WORK ORDER 1
Please copy the records word for word, starting at the very beginning of the records and ending with the line that contains "Notifique-me de comentários futuros", with both ends included. Leave the pictures out of your copy.
WORK ORDER 2
Carry the piece about the Soup Kitchen volunteer forward from its last sentence.

TEXT SECTION
----------
Soon the doors will open and she will take her spot in the serving line, passing out drinks just as she had for so many years.
Her life's rhythm revolves around her civic volunteerism. One day with the Women's Club on base. Another at the Soup Kitchen.
And the routine is like clockwork.
When she comes to the Kitchen, she stops to pick up doughnuts from Krispy Kreme, arrives at 8:30 a.m. and starts to prepare the day's meal.
"She's very punctual," Mrs. Benton said, adding that if she's not there on time, the staff members nervously debate calling around to find out what could have kept her.
And even a day off, to Mrs. Lecott, is hardly an excuse to not show up.
In May, an International Women's Club meeting fell on a Thursday, but there she was in the kitchen anyway. She left early to make her meeting, but those gathered for lunch were still eating food she had a hand in preparing -- something that is never far from her mind as she's cooking.
"Before anything I put out, I taste it," she said.
She rarely eats the meals she has worked to prepare, although she has taken some recipes home to her husband and, in some cases, the mentality of cooking for dozens of people.
----------
PROVIDED RECORDS
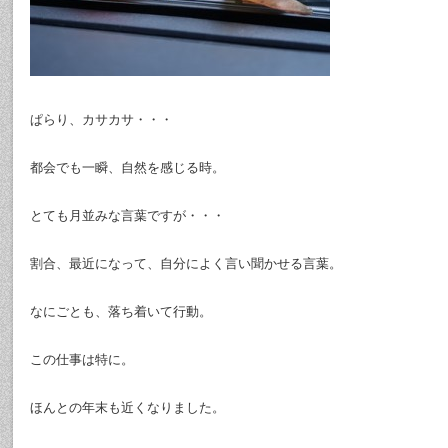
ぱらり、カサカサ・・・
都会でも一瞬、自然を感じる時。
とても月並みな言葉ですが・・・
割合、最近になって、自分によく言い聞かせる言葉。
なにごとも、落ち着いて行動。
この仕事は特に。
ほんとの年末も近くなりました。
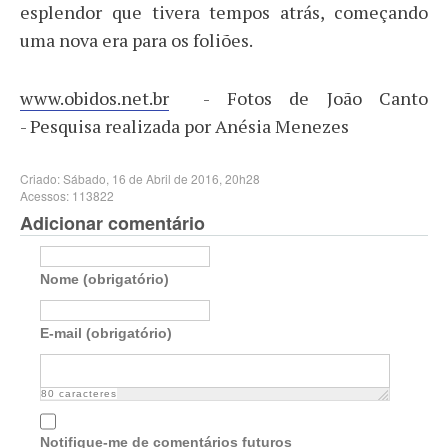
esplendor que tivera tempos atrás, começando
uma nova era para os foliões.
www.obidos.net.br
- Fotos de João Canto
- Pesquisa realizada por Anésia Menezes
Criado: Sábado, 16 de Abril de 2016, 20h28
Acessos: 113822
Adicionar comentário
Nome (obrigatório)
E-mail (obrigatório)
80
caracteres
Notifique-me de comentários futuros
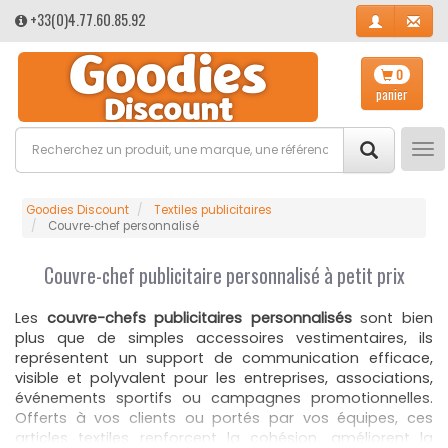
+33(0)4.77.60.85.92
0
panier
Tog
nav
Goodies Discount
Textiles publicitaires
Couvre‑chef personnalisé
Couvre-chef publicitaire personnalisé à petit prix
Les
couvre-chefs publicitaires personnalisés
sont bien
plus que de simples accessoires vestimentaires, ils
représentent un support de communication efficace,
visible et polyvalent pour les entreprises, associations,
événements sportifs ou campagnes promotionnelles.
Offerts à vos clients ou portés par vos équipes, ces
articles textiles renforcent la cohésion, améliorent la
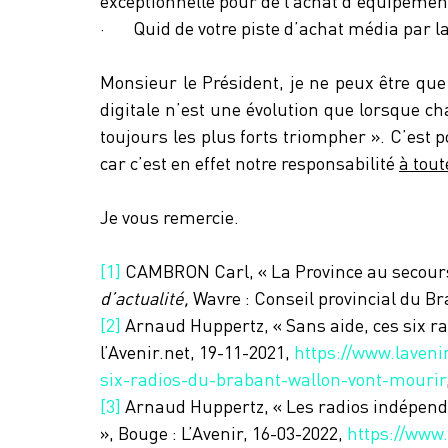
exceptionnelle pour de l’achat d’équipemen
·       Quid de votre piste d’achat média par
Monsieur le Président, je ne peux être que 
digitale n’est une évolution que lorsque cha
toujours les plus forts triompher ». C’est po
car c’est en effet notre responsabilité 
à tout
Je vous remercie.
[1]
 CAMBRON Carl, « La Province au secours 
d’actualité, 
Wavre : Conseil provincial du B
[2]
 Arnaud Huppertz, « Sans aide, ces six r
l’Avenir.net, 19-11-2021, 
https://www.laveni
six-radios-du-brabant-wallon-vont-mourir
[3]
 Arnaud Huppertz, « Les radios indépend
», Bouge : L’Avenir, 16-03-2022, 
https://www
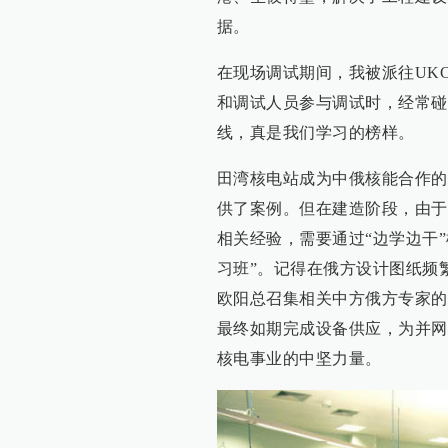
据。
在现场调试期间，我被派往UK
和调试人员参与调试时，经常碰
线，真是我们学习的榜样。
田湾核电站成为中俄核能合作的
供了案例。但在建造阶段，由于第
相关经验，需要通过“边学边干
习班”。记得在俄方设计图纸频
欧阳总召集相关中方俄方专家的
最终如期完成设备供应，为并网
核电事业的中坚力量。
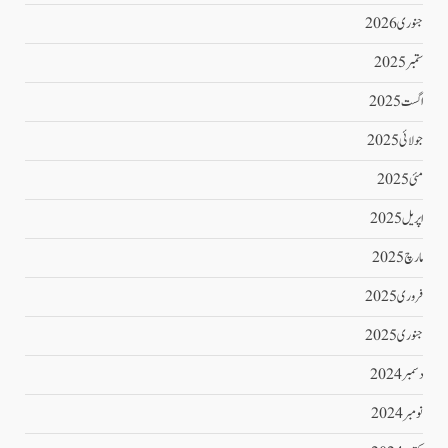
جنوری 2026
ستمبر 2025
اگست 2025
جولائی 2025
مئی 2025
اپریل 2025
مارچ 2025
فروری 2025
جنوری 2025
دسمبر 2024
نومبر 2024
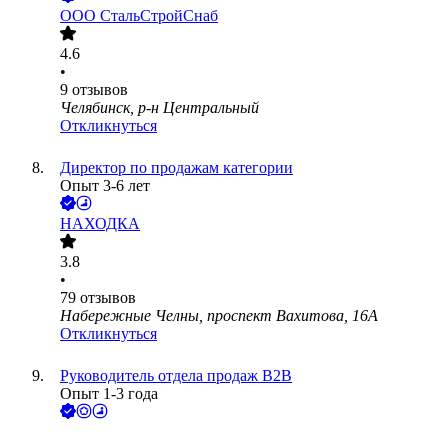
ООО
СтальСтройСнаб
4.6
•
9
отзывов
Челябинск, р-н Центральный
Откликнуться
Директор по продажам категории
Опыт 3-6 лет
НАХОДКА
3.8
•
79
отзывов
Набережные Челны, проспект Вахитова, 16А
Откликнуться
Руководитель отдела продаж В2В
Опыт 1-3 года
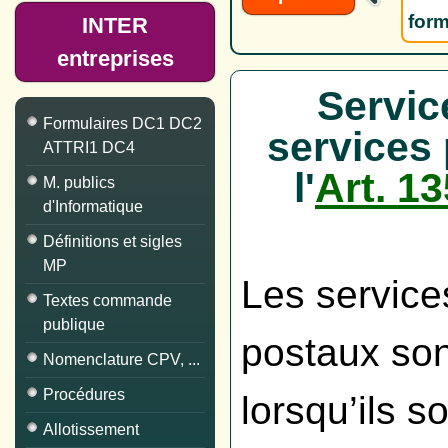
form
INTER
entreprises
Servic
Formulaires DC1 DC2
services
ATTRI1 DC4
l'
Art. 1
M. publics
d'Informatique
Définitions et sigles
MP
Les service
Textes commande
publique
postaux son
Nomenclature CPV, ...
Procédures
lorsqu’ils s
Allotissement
----------
EXERCISE ANSWER 1
ぱらり、カサカサ・・・
都会でも一瞬、自然を感じる時。
とても月並みな言葉ですが・・・
割合、最近になって、自分によく言い聞かせる言葉。
なにごとも、落ち着いて行動。
この仕事は特に。
ほんとの年末も近くなりました。
esplendor que tivera tempos atrás, começando
uma nova era para os foliões.
www.obidos.net.br
- Fotos de João Canto
- Pesquisa realizada por Anésia Menezes
Criado: Sábado, 16 de Abril de 2016, 20h28
Acessos: 113822
Adicionar comentário
Nome (obrigatório)
E-mail (obrigatório)
80
caracteres
Notifique-me de comentários futuros

EXERCISE ANSWER 2
"Sometimes I get into the mood to cook and he'll ask 'Who is coming for dinner?' because I've cooked so much," she said.
She laughs.
"He doesn't like leftovers, either. My husband is a very funny eater," she said.
He's more of a meat and potatoes guy so she doesn't always get to embrace her creativity at home like she does at the Kitchen.
And as the hungry people file in and accept their plates of shepherd's pie, she hands them their drinks, scooping ice from a cold, metal bowl.
She smiles as dozens pass by, just as she has for years before.
In the torrentially unstable lives of those that are hungry, the Soup Kitchen has emerged as a constant upon which they can depend.
And over the course of 30 years, Mrs. Lecott herself has become another.